┌──

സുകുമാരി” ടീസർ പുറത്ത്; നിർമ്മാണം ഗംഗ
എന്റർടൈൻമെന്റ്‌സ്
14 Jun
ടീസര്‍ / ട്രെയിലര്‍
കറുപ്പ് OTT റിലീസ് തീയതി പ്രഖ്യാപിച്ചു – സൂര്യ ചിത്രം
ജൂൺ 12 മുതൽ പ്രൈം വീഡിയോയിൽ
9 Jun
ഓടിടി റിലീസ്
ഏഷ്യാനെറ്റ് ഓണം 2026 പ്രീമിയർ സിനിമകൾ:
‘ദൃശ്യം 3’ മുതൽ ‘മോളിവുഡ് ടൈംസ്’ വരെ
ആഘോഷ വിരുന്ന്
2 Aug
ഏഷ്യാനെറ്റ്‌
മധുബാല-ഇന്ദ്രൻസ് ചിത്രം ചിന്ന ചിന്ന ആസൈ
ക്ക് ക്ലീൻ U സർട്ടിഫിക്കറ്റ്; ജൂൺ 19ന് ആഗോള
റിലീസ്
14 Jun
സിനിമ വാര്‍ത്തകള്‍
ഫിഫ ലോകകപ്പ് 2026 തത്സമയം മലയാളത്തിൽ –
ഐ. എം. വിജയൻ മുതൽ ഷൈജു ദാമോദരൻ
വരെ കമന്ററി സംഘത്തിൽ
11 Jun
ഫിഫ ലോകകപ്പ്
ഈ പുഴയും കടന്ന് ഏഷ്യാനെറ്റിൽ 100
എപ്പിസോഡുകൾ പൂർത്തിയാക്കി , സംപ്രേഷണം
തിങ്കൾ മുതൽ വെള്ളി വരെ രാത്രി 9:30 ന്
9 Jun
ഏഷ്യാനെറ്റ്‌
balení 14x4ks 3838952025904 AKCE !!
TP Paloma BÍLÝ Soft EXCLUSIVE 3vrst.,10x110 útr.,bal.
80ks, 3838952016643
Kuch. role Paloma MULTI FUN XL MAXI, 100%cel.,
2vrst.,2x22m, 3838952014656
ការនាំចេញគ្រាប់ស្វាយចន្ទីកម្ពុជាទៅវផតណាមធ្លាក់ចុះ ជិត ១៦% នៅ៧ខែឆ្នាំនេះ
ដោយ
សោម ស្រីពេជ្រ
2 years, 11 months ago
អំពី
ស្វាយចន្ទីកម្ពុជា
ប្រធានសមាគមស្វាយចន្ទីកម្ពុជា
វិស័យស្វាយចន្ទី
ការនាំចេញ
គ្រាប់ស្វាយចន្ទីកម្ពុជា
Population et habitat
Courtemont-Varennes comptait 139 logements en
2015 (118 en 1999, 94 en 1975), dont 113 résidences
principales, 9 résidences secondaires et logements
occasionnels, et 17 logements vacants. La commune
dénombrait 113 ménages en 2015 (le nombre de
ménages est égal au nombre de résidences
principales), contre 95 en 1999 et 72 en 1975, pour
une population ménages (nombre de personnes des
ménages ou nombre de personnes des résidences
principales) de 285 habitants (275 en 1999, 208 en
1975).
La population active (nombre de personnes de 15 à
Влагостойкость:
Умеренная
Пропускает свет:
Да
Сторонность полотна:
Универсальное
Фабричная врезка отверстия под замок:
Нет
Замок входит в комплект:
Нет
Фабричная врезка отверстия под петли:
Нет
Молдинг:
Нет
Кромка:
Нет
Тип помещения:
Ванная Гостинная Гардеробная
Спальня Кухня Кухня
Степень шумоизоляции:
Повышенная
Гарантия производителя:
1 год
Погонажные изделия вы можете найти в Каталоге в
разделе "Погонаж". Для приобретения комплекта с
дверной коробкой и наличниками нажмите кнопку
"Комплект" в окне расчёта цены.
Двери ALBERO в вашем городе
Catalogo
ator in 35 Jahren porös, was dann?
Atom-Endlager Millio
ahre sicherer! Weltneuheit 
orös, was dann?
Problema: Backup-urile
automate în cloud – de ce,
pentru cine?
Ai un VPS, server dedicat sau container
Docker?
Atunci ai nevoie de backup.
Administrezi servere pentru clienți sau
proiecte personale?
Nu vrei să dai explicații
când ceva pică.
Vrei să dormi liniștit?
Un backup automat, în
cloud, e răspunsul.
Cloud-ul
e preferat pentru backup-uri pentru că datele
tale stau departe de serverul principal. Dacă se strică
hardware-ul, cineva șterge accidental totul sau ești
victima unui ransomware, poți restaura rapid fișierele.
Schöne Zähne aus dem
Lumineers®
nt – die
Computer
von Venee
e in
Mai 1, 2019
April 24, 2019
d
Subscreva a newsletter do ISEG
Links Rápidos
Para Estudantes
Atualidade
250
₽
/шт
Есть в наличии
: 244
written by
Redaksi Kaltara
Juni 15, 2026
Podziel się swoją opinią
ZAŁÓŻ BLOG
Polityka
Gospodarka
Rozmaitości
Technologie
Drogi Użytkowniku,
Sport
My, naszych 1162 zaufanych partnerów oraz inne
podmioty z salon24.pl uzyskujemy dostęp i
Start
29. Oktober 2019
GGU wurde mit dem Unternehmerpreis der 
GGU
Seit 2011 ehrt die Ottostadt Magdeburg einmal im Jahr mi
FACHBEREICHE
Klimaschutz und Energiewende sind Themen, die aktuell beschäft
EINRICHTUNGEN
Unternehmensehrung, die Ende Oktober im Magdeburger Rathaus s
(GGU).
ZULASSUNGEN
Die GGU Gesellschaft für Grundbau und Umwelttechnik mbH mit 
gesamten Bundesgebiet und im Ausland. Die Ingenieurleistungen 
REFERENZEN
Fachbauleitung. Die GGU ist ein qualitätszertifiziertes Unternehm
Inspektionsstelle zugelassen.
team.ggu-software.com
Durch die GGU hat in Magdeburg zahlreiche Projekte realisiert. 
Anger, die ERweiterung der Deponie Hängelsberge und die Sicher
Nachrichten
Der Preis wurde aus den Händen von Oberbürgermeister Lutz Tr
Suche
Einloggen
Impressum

└──

→ **Your instructions**
Within the material, how many lines hold the word "résidences"? Only the number is needed.

→ **Answer space**
4